Im Vordergrund das Auto von Jan Kasperlik und Bastian Buus auf dem Kurs in Spa-Francorchamps.
+
Schwierige Bedingungen auf schwierigem Kurs: Das Foto zeigt im Vordergrund das Auto von Jan Kasperlik und Bastian Buus auf dem Kurs in Spa-Francorchamps.

Motorsport

Einmal auf dem Podest, einmal im Reifenstapel

  • vonRoland Halmel
    schließen

Hoch und runter geht es auf der Rennstrecke in Spa-Francorchamps in Belgien. Ein Auf und Ab erlebte dort auch der Huglfinger Jan Kasperlik mit dem „Allied Racing“-Team.

Huglfing/Spa - Hochs und Tiefs lagen beim fünften Einsatz des „Allied Racing“-Teams aus Huglfing in der GT4-European-Series eng zusammen. Teamchef Jan Kasperlik und sein Partner Bastian Buus holten sich auf dem weltberühmten Kurs in Spa-Francorchamps im ersten Rennen einen starken zweiten Platz. Der zweite Wertungslauf endete für sie jedoch vorzeitig– im Reifenstapel.

„Rang zwei im ersten Rennen nach Rang sechs im Qualifying – das passt zu unserem derzeitigen Leistungslevel“, zeigte sich Kasperlik mit dem ersten Resultat bei tückischen Bedingungen zufrieden. Die Strecke in den Ardennen mit Bergauf- und Bergab-Passagen gilt ohnehin als anspruchsvoll. Aufgrund von Regen erfolgte der Start mit dem vorausfahrenden Safety-Car. Kasperlik als Startfahrer wechselte auf Position drei auf seinen Teamkollegen Buus, der sich unter anderem mit dem zweiten „Allied-Racing“-Auto, das Nicolaj Møller-Madsen und Jörg Viebahn steuerten, einen harten Kampf um das Podest lieferte. Kurz vor Schluss schaffte es Buus, sich den zweiten Platz zu erobern, den er auch bis zur Zielflagge verteidigte. Möller-Madsen/Viebahn kamen als Vierte ins Ziel.

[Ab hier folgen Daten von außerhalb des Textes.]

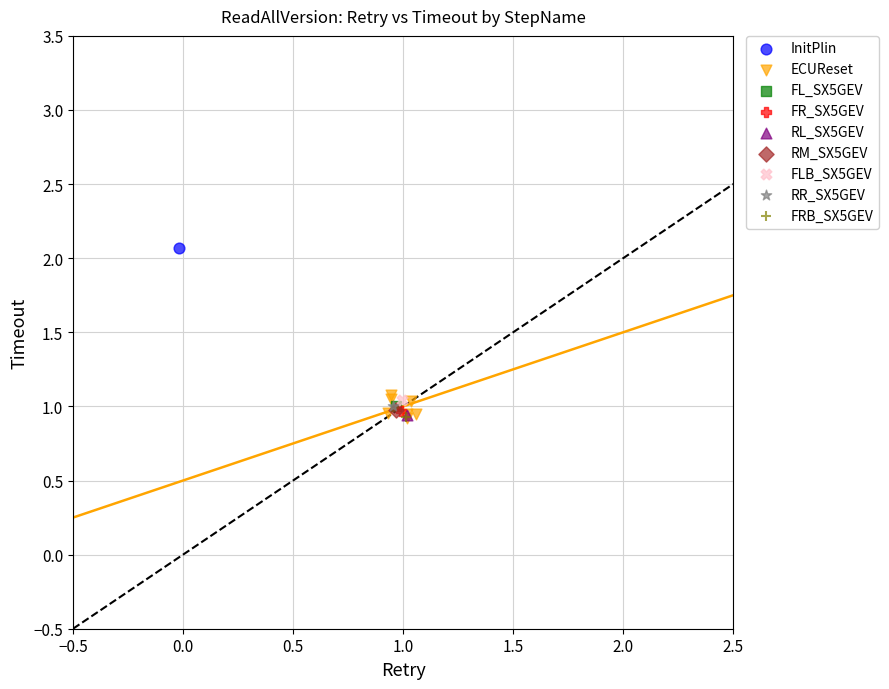

What are all the series names shown in the legend?

InitPlin, ECUReset, FL_SX5GEV, FR_SX5GEV, RL_SX5GEV, RM_SX5GEV, FLB_SX5GEV, RR_SX5GEV, FRB_SX5GEV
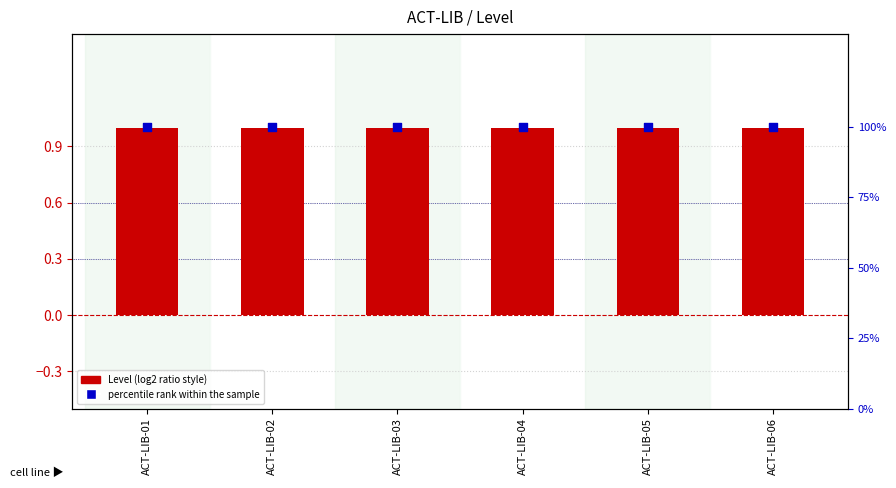

What is the total value across all series at ACT-LIB-05?

101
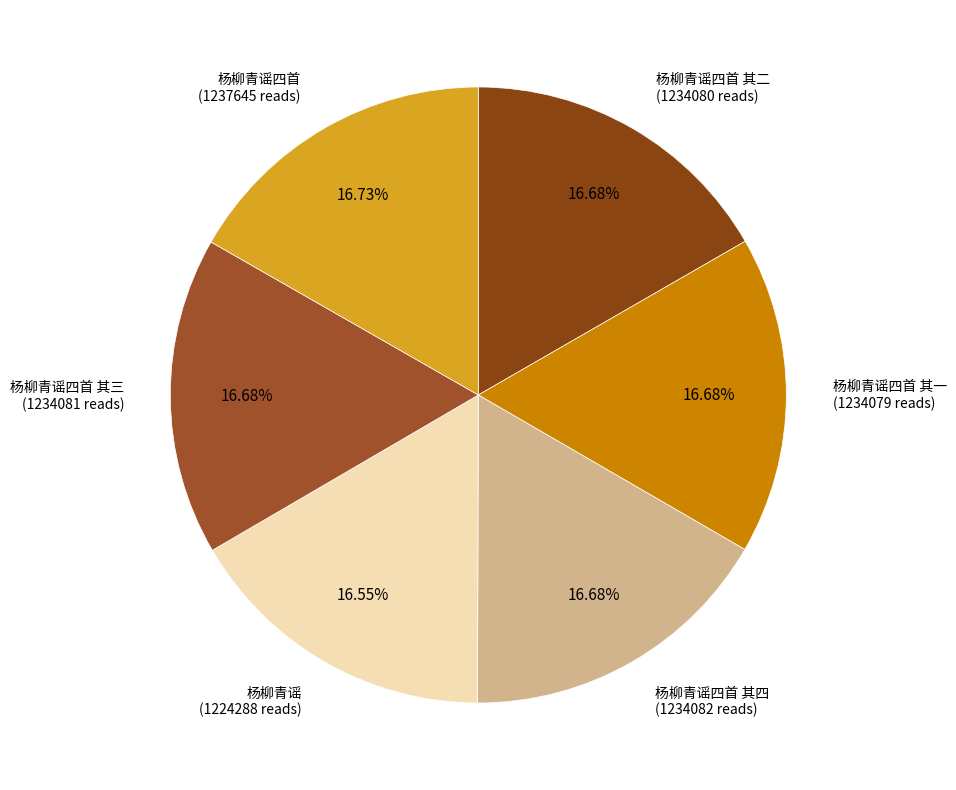

How many segments does this pie chart have?

6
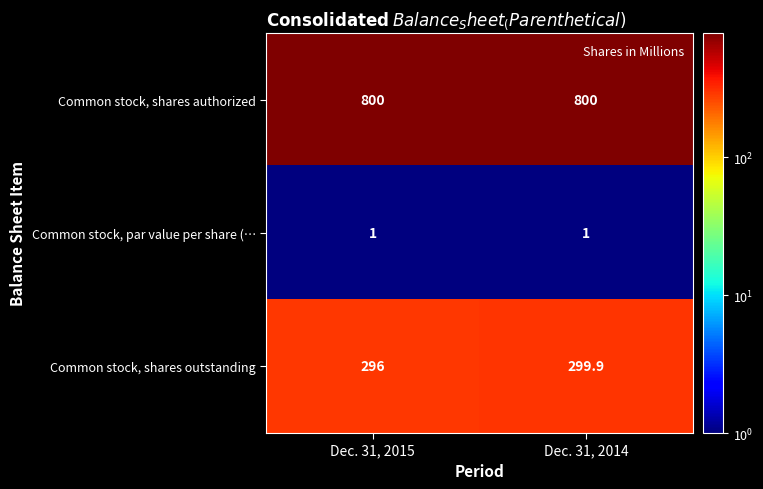

What is the spread (max minus min) of values at Dec. 31, 2015?

799.0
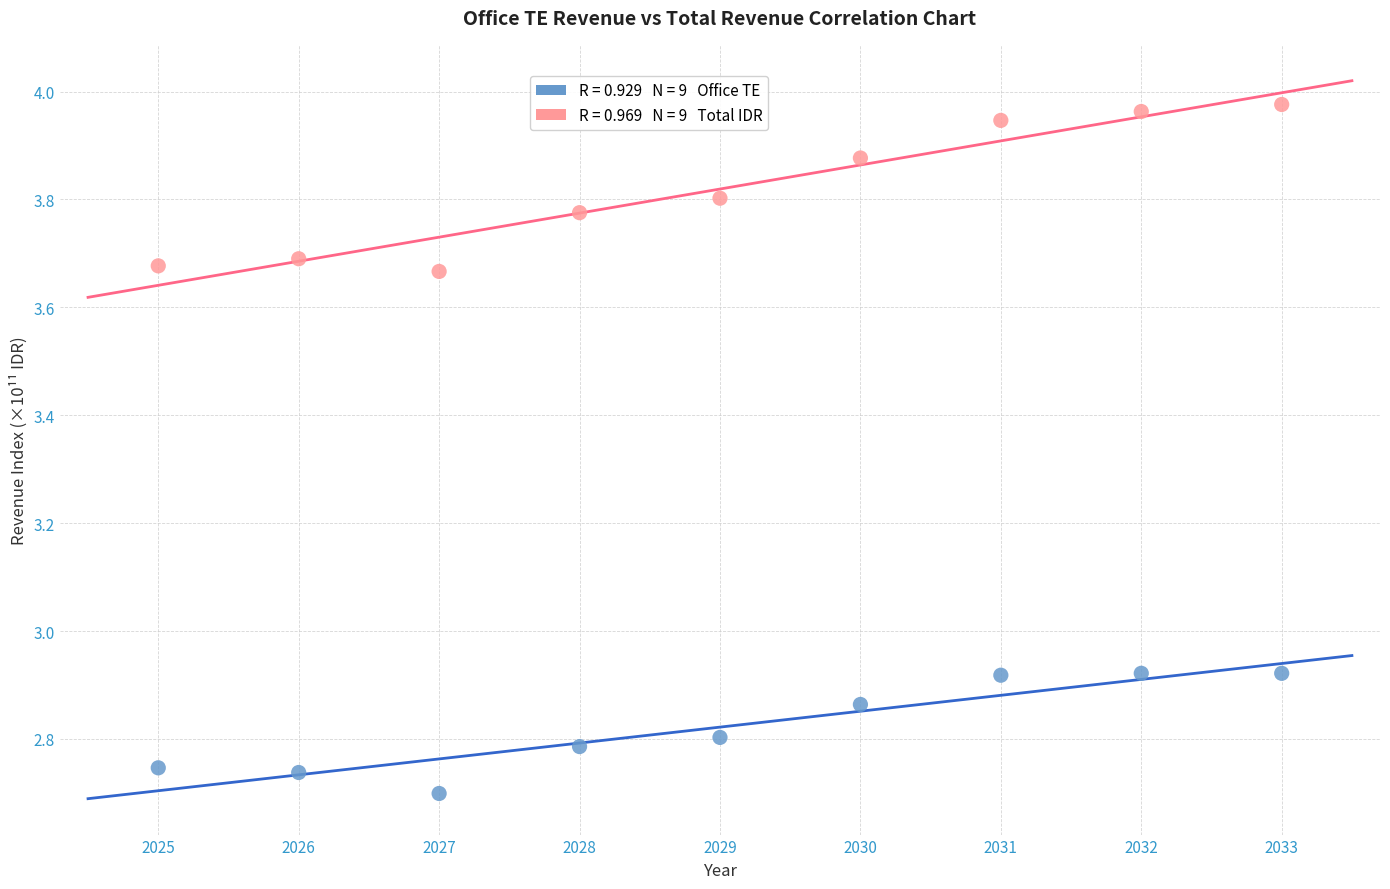

Across all data points, what is the range of Y values (max minus min)?

1.3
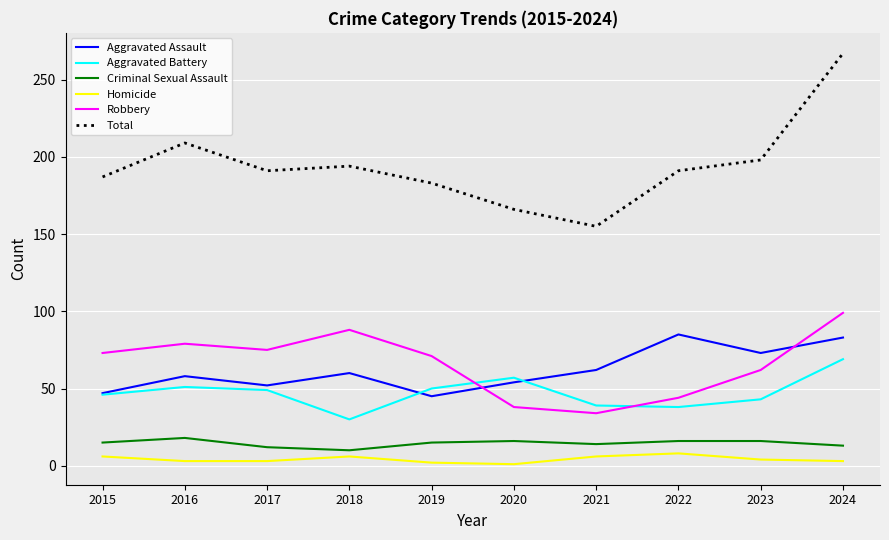

What is the average value of the Homicide series?

4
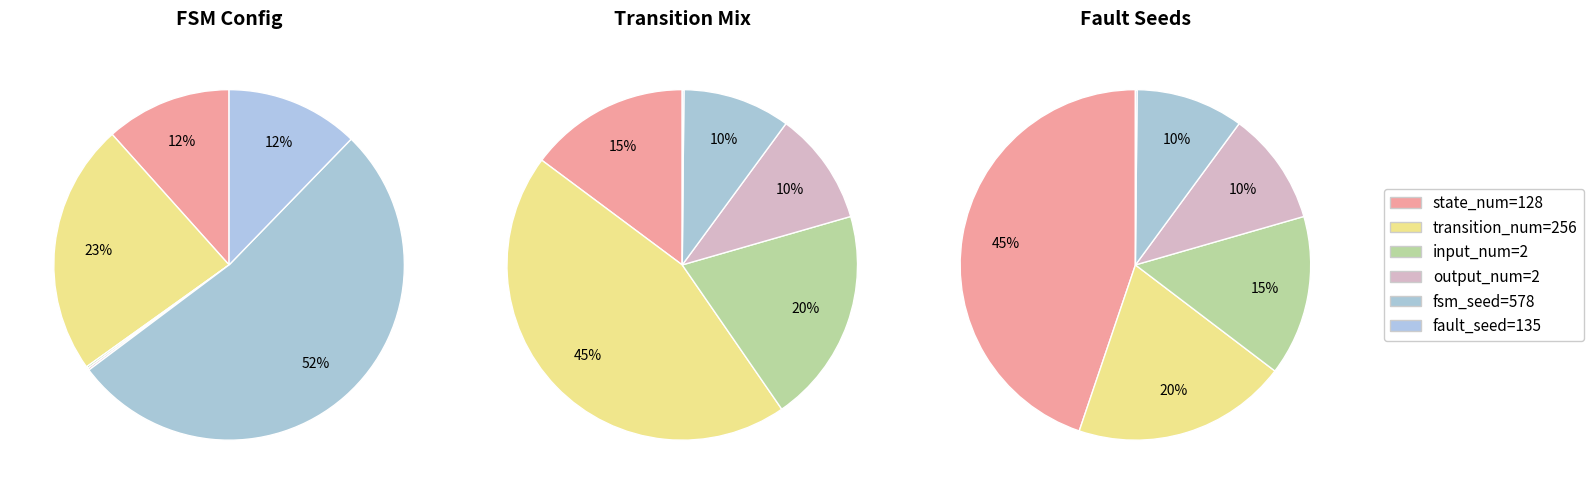

How many slices are in this pie chart?

6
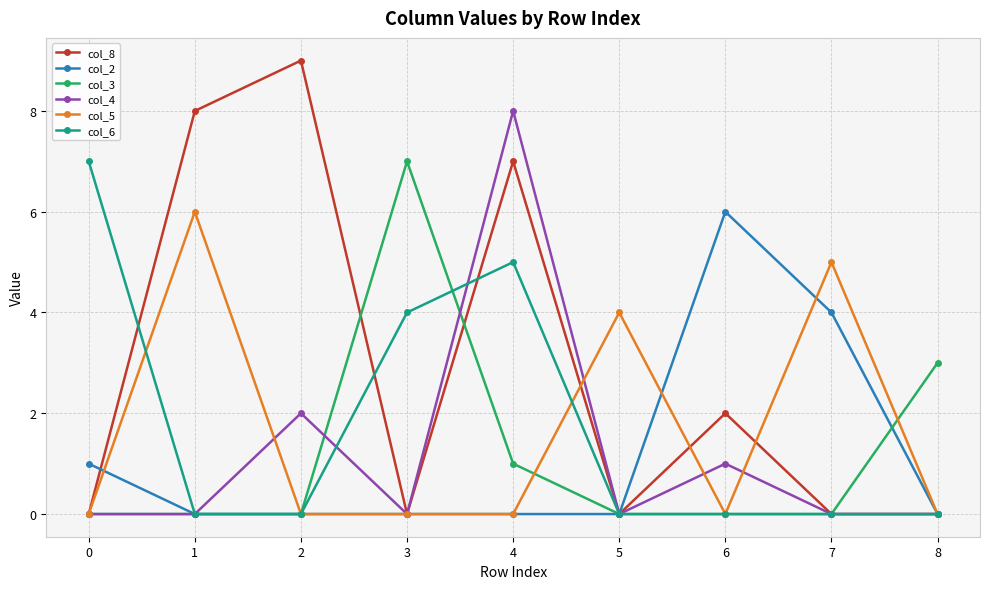

Reading right to left, extract all data points from this chart.

col_8: 8=0	7=0	6=2	5=0	4=7	3=0	2=9	1=8	0=0
col_2: 8=0	7=4	6=6	5=0	4=0	3=0	2=0	1=0	0=1
col_3: 8=3	7=0	6=0	5=0	4=1	3=7	2=0	1=0	0=0
col_4: 8=0	7=0	6=1	5=0	4=8	3=0	2=2	1=0	0=0
col_5: 8=0	7=5	6=0	5=4	4=0	3=0	2=0	1=6	0=0
col_6: 8=0	7=0	6=0	5=0	4=5	3=4	2=0	1=0	0=7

Allied Racing: Schwierige Bedingungen auf anspruchsvoller Strecke

Auch im zweiten Rennen, bei nunmehr besseren Wetterbedingungen, lagen Kasperlik/Buus auf Kurs in Richtung der Podestplätze. Kurz nach der Übernahme des Cockpits landete Kasperlik im Reifenstapel, wobei der Porsche Cayman 718 so schwer beschädigt wurde, dass er ihn in die Box steuern musste und das Rennen vorzeitig beendete. Besser lief es für Møller-Madsen/Viebahn, die Platz sieben im Gesamtklassement und Rang zwei in der Pro-Am-Wertung belegten.

Nach den zehn von zwölf Rennen liegen Kasperlik/Buus (197 Punkte) mit klarem Vorsprung auf ihre Teamkollegen Møller-Madsen/Viebahn (170) auf Position eins. Beim letzten Rennen der GT4-European-Series Mitte November auf dem „Circuit Paul Ricard“ im französischen Le Castellet, bei dem erneut zweimal 25 Punkten für den Klassensieger vergeben werden, stehen die Chancen für Kasperlik/Buus gut, sich den Gesamtsieg in der Pro-Am zu holen.